Department of Kinesiology and Community Health, College of Applied Health Sciences, University of Illinois at Urbana-Champaign, Urbana, IL, USA.
Programa de Pós-graduação em Fisioterapia, Universidade do Estado de Santa Catarina, Florianópolis, SC, Brazil.
Spinal Cord. 2019 Dec;57(12):1001-1013. doi: 10.1038/s41393-019-0346-5. Epub 2019 Sep 2.
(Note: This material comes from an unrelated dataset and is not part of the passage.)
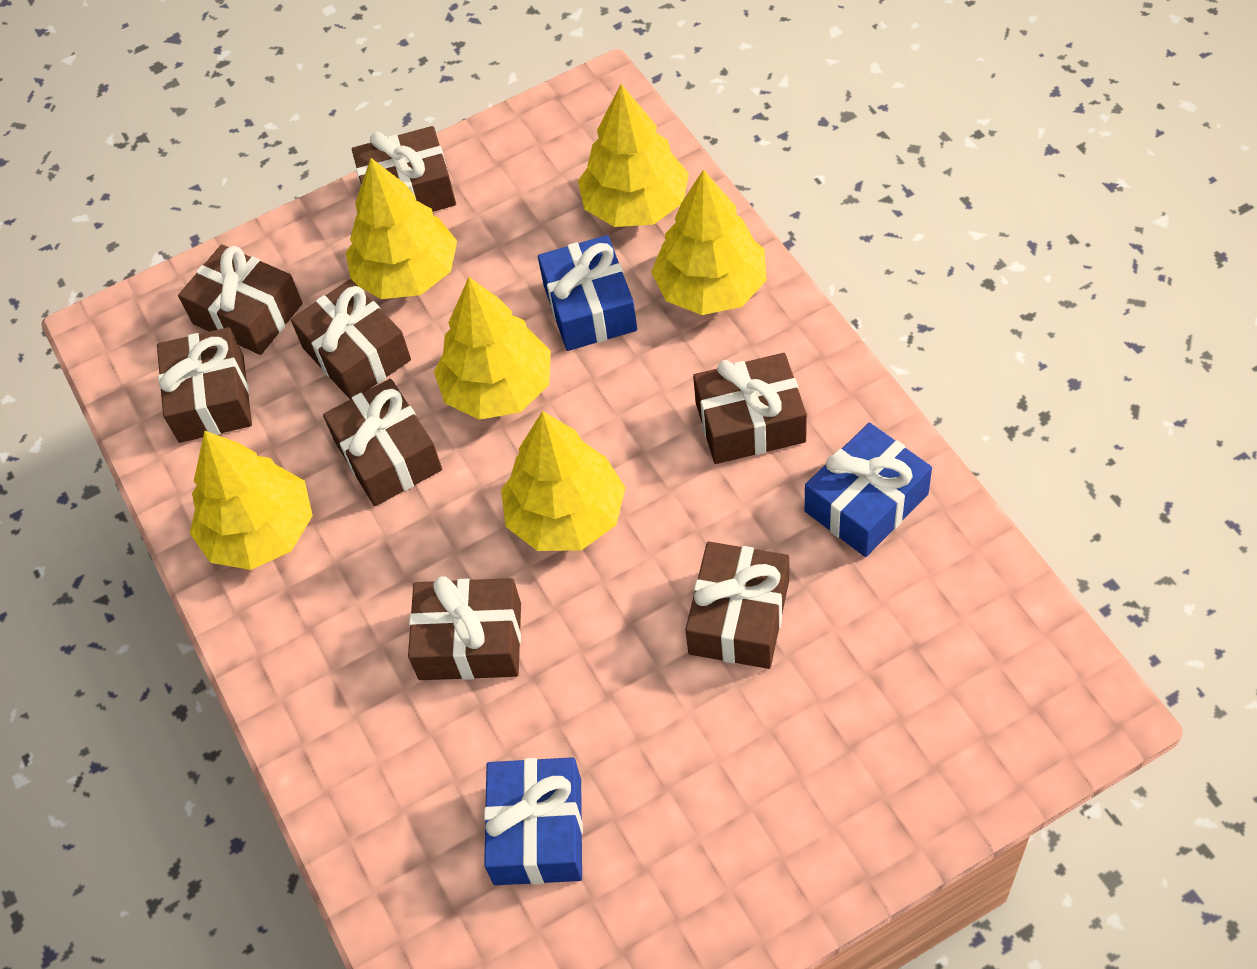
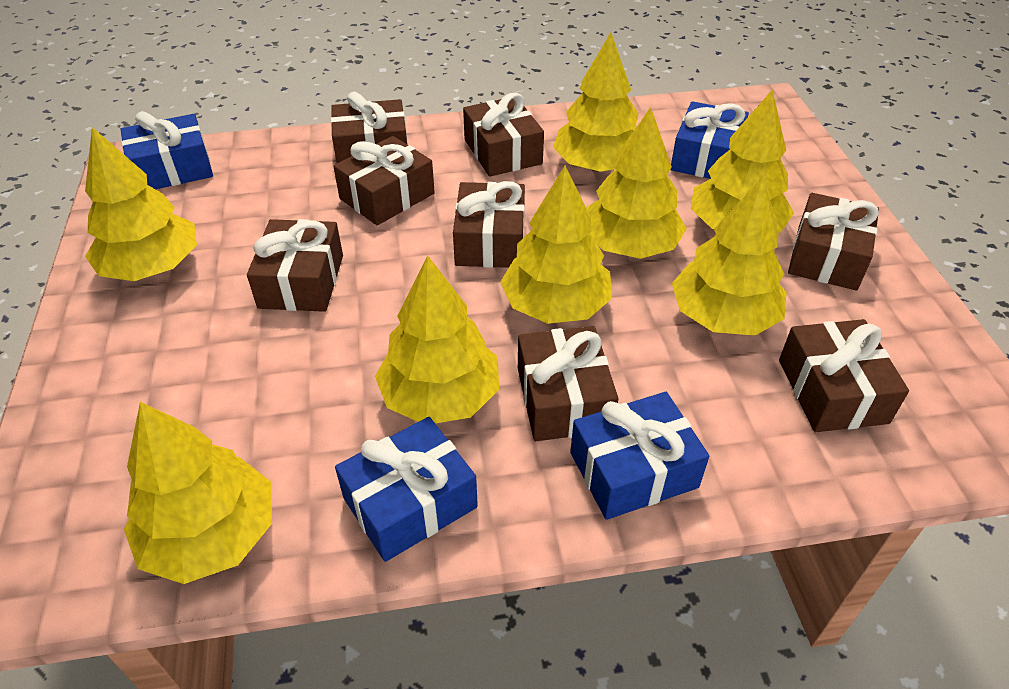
blue gift: 3 -> 4
yellow tree: 6 -> 8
Systematic review and meta-analysis.
Fall prevalence is high among individuals with spinal cord injury (SCI) and falls may lead to serious consequences. The objective of this study was to investigate the ability of clinical balance measures to predict falls among ambulatory individuals with SCI.
We searched the online databases MEDLINE, Web of Science, Scopus, SportDiscuss, and CINAHL. Two reviewers independently selected prospective and cross-sectional studies of ambulatory adults with SCI, with a method of falls tracking and a clinical balance evaluation. Risk of bias was assessed using the Newcastle-Ottawa Quality Assessment Scale. A meta-analysis of prospective and cross-sectional studies was performed using Review Manager 5.3.
Ten studies from the 2672 studies identified were included in the qualitative synthesis. Nine studies were included in the meta-analyses. The Berg Balance Scale (BBS) and the Timed Up and Go Test demonstrate ability to differentiate between fallers and non-fallers, mean difference 5.25 (95% CI, 0.29 to 10.20) and 6.65 (95% CI, 0.17 to 13.12) respectively. The BBS presents moderate predictive ability (area under the receiver operating characteristic curve of 0.61 and sensitivity of 65%). Individuals with a BBS score ≥ 40 are likely at risk of falls.
The BBS is the most appropriate and specific clinical balance measure with the ability to discriminate between ambulatory fallers and non-fallers. However, the fall predictive abilities of the measure need to be further explored and improved for this population.
系统评价和荟萃分析。
脊髓损伤(SCI)患者的跌倒发生率较高,跌倒可能导致严重后果。本研究的目的是调查临床平衡测量在预测 SCI 患者中活动能力个体跌倒方面的能力。
我们检索了在线数据库 MEDLINE、Web of Science、Scopus、SportDiscuss 和 CINAHL。两名审查员独立选择了前瞻性和横断面研究,这些研究涉及有活动能力的 SCI 成年人,有跌倒跟踪和临床平衡评估方法。使用纽卡斯尔-渥太华质量评估量表评估偏倚风险。使用 Review Manager 5.3 对前瞻性和横断面研究进行荟萃分析。
从确定的 2672 项研究中,有 10 项研究纳入了定性综合分析。9 项研究纳入了荟萃分析。Berg 平衡量表(BBS)和计时起立行走测试(Timed Up and Go Test)能够区分跌倒者和非跌倒者,平均差异分别为 5.25(95%置信区间,0.29 至 10.20)和 6.65(95%置信区间,0.17 至 13.12)。BBS 具有中等的预测能力(受试者工作特征曲线下面积为 0.61,敏感性为 65%)。BBS 评分≥40 的个体可能有跌倒风险。
BBS 是最适合和最具特异性的临床平衡测量方法,能够区分活动能力的跌倒者和非跌倒者。然而,该测量方法的跌倒预测能力需要进一步研究和提高。